As has been pointed out, the Bill already seeks to cover the coercion issue in its existing drafting. However, given that it creates a totally new role for medical practitioners in a situation where a terminally ill person wishes to end their life, in my opinion noble Lords are surely right that a laser focus should be applied to delivering protections designed to prevent any such coercion or pressure.

As a number of speakers have pointed out, coercion can come from anywhere—family members, friends, neighbours, other trusted people in our lives or an institution—and it does not have to be overt. It can and often does take the subtlest of forms. The noble Baroness, Lady Finlay, and my noble friend Lord Deben vividly described situations of that nature. Of course, the vast majority of family and friends of someone suffering from a progressive terminal illness will act in good faith to support their loved one through what is in many if not most cases an incredibly difficult time. However, when framing legislation around a decision as momentous as whether to opt for an assisted death and, as the noble Lord, Lord Carlile, pointed out, human nature being what it is, it is doubly incumbent on us to look for ways of safeguarding those who might be most susceptible to external pressure.

Amendment 3 in the name of the noble Baroness, Lady Finlay of Llandaff, would state more clearly in the Bill that the decision to end one’s life must be made independently. I hope the noble and learned Lord, Lord Falconer, will look favourably on this amendment, as it seems to me in tune with the Bill’s aims and purpose.

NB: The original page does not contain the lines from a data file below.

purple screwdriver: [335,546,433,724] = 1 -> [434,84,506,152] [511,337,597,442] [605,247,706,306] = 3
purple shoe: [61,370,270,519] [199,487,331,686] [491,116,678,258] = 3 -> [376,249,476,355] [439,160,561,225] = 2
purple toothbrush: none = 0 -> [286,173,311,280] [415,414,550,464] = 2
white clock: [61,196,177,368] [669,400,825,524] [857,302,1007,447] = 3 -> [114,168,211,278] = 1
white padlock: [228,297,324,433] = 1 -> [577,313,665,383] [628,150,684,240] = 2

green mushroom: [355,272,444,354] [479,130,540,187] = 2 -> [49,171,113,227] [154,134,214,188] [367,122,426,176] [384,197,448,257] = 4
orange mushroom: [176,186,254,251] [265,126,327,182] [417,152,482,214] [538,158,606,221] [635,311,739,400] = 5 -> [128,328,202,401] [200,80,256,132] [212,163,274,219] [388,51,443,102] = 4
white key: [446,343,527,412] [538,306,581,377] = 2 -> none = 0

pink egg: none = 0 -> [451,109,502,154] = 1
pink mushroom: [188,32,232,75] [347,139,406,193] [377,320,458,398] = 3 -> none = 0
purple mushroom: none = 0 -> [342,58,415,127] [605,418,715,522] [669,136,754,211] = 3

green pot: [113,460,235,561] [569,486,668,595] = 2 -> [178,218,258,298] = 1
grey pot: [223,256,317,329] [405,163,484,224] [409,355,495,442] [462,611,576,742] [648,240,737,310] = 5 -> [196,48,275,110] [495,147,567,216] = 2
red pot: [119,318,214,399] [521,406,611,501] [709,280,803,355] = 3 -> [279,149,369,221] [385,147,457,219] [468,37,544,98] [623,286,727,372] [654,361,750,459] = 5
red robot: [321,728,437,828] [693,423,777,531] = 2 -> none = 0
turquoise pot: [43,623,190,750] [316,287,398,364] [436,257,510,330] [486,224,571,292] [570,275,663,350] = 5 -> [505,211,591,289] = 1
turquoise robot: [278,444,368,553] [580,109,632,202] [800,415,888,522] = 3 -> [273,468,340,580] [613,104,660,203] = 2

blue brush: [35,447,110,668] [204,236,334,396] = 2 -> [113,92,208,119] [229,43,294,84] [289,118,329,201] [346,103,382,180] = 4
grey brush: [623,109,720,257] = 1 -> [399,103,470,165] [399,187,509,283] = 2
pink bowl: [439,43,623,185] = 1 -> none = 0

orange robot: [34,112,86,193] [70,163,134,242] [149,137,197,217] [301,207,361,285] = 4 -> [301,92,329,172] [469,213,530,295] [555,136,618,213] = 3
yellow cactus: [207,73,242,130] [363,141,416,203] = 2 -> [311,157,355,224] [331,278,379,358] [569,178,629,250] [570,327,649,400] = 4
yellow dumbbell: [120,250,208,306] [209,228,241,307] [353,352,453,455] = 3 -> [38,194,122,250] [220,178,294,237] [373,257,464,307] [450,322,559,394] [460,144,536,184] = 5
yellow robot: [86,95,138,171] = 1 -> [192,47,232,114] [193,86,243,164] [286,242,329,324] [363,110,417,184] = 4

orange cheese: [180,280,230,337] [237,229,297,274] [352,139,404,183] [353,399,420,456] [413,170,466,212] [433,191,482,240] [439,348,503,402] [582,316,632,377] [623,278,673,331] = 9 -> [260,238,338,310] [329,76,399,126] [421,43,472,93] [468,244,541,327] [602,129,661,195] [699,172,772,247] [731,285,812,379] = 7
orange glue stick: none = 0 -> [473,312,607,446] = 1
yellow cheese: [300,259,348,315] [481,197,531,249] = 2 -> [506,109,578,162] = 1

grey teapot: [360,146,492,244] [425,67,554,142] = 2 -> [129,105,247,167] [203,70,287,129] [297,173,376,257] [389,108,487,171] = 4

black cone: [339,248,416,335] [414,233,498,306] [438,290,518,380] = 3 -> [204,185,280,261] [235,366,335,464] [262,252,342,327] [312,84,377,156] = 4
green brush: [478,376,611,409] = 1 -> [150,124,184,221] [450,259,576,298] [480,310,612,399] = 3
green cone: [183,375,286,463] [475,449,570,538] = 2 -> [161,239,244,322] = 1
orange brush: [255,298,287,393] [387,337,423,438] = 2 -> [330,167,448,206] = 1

The question, though, as posed by the noble Lord, Lord Pannick, is whether it is necessary. As far as I can see, in no part of the Bill is there any indication that where a person finds it difficult to make a decision about an assisted death, or where the possibility of an assisted death has not even entered their head, it would be appropriate for their thoughts to be influenced or guided by another individual. Indeed, the Bill contains specific prohibitions on advertisement and promotion, as well as the offences set out in Clause 34 in respect of inducing a person to seek an assisted death by dishonesty, coercion or pressure.